*PROMPT:* Return the whole listing unchanged. Drop the images.

*DATA SECTION:*
----

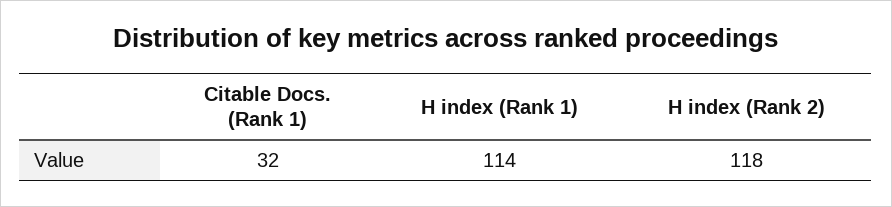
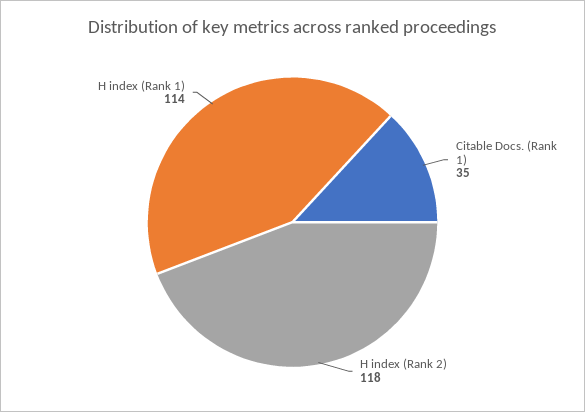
  {
-   "Citable Docs. (Rank 1)": 32,
+   "Citable Docs. (Rank 1)": 35,
    "H index (Rank 1)": 114,
    "H index (Rank 2)": 118
  }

----

*SOLUTION FOR THIS PROBLEM:*
  {
-   "Citable Docs. (Rank 1)": 32,
+   "Citable Docs. (Rank 1)": 35,
    "H index (Rank 1)": 114,
    "H index (Rank 2)": 118
  }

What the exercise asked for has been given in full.